Elbow-down configuration $$ \begin{align} \chi_1 &= \text{arctan2 }(y_W, x_W) - \arccos \left(\dfrac{x_W^2 + y_W^2 +l_1^2 - l_2^2}{2l_1 \sqrt{x_W^2 + y_W^2}}\right),\\ \chi_2 &= \arccos \left(\dfrac{x_W^2 + y_W^2 - l_1^2 - l_2^2}{2l_1 l_2}\right),\\ \chi_3 &= \theta_E - (\chi_1 + \chi_2). \end{align} $$ Elbow-up configuration $$ \begin{align} \chi_1 &= \text{arctan2 }(y_W, x_W) + \arccos \left(\dfrac{x_W^2 + y_W^2 +l_1^2 - l_2^2}{2l_1 \sqrt{x_W^2 + y_W^2}}\right),\\ \chi_2 &= -\arccos \left(\dfrac{x_W^2 + y_W^2 - l_1^2 - l_2^2}{2l_1 l_2}\right),\\ \chi_3 &= \theta_E - (\chi_1 + \chi_2). \end{align} $$

---

Forward Kinematics of an \(N\)-R Planar Robot

The forward kinematics of a planar robot with \(N\) revolute joints can be expressed in a compact and generalized form. Each link contributes to the end-effector position based on the cumulative joint angles up to that link:

\[\begin{aligned} x_E &= \sum_{i=1}^{N} l_i \cos\left( \sum_{j=1}^{i} \chi_j \right), \\ y_E &= \sum_{i=1}^{N} l_i \sin\left( \sum_{j=1}^{i} \chi_j \right). \end{aligned}\]

This formulation accounts for the sequential rotation of each joint and the cumulative nature of the angles in planar serial chains.

Summary

In this post, we explored the kinematics of planar robots with 2 and 3 revolute joints.

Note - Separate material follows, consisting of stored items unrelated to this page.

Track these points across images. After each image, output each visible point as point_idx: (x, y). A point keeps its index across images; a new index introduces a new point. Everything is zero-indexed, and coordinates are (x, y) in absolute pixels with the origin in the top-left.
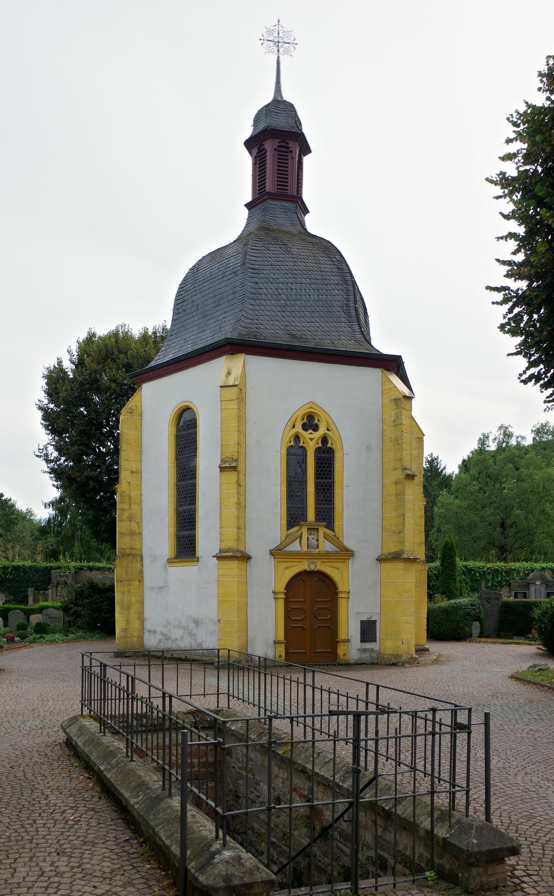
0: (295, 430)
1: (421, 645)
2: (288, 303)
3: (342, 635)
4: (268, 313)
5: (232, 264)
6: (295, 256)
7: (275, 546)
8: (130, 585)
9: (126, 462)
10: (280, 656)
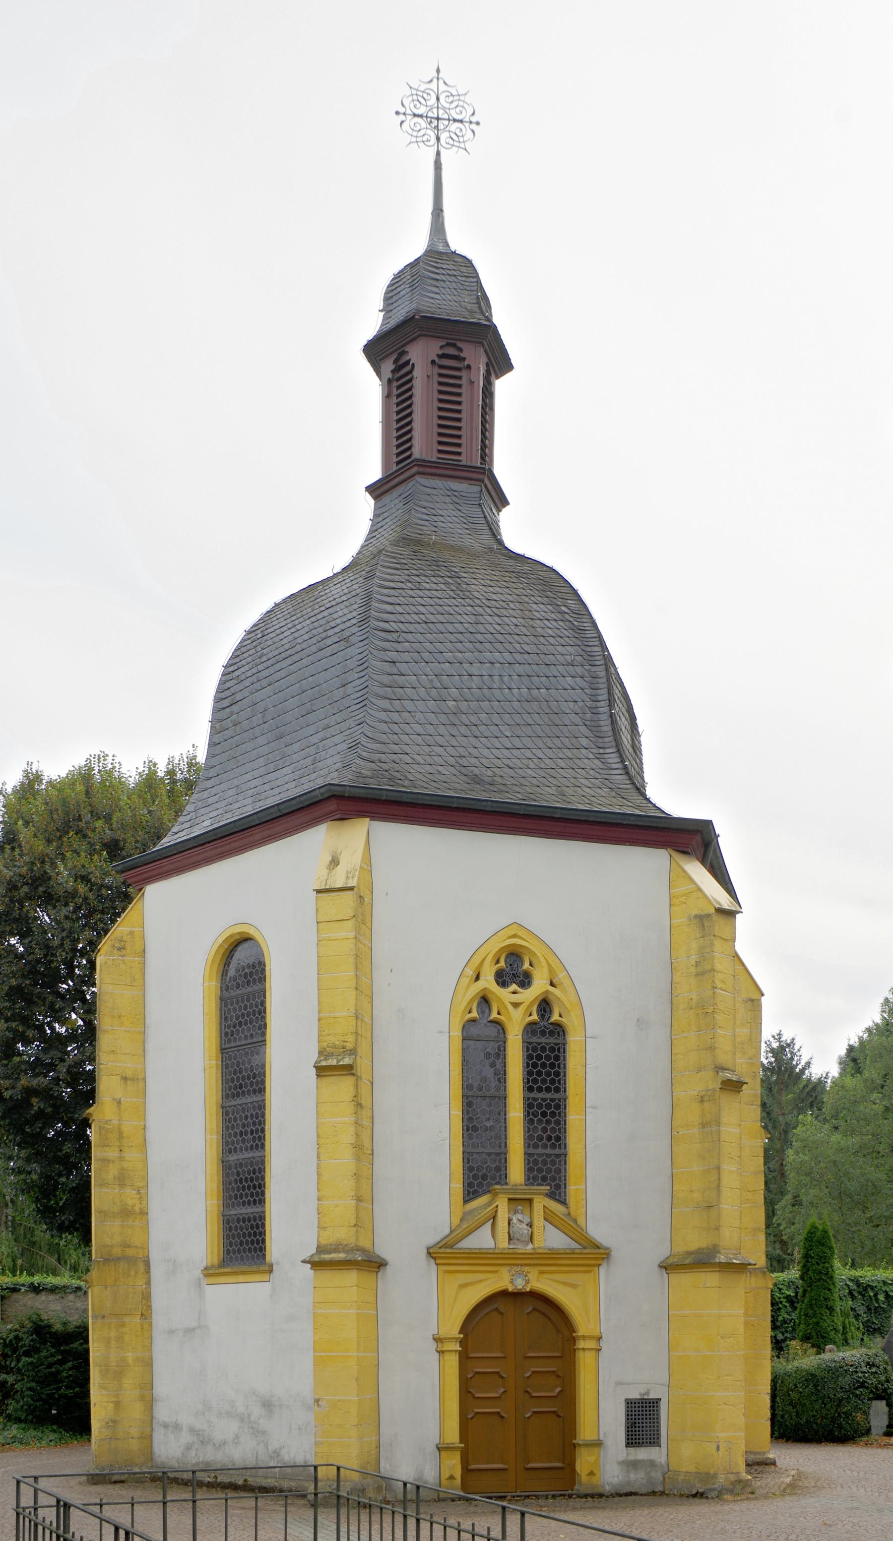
2: (464, 706)
3: (585, 1432)
5: (338, 621)
7: (438, 1239)
8: (123, 1325)
10: (452, 1477)
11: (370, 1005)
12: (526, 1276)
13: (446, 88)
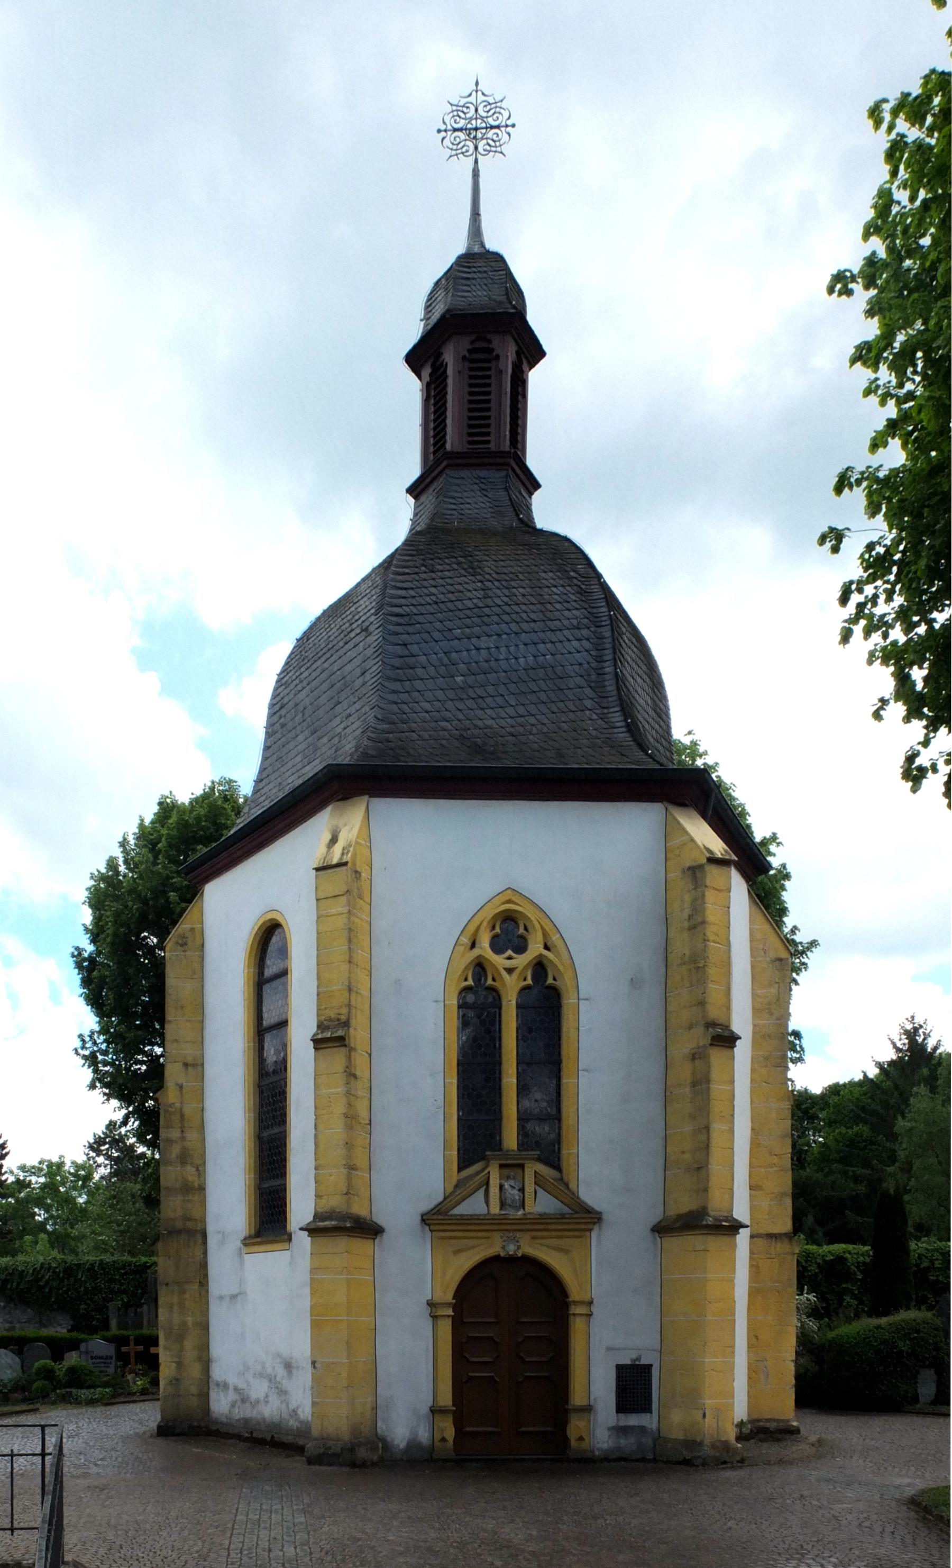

• Kinematics describes how a robot moves without reference to forces. We examined both Forward Kinematics (FK) and Inverse Kinematics (IK).
• For the 2R planar robot, we derived analytical expressions for both FK and IK. The IK problem yields two feasible configurations: elbow-up and elbow-down.
• For the 3R planar robot, we introduced redundancy. The robot has three degrees of freedom in a 2D space, allowing it to reach the same point with infinite combinations of joint angles. By choosing a desired orientation of the end-effector, we reduce the problem to a 2R IK problem for the wrist position.
• This approach is commonly used in practice and can be extended to optimize for secondary objectives such as minimizing joint displacement or avoiding obstacles.

This study provides a solid foundation for understanding kinematic modeling of planar manipulators. In future sections, we will generalize these methods using techniques such as Denavit–Hartenberg parameters (DH) and the Product of Exponentials (PoE) formulation for more complex spatial mechanisms.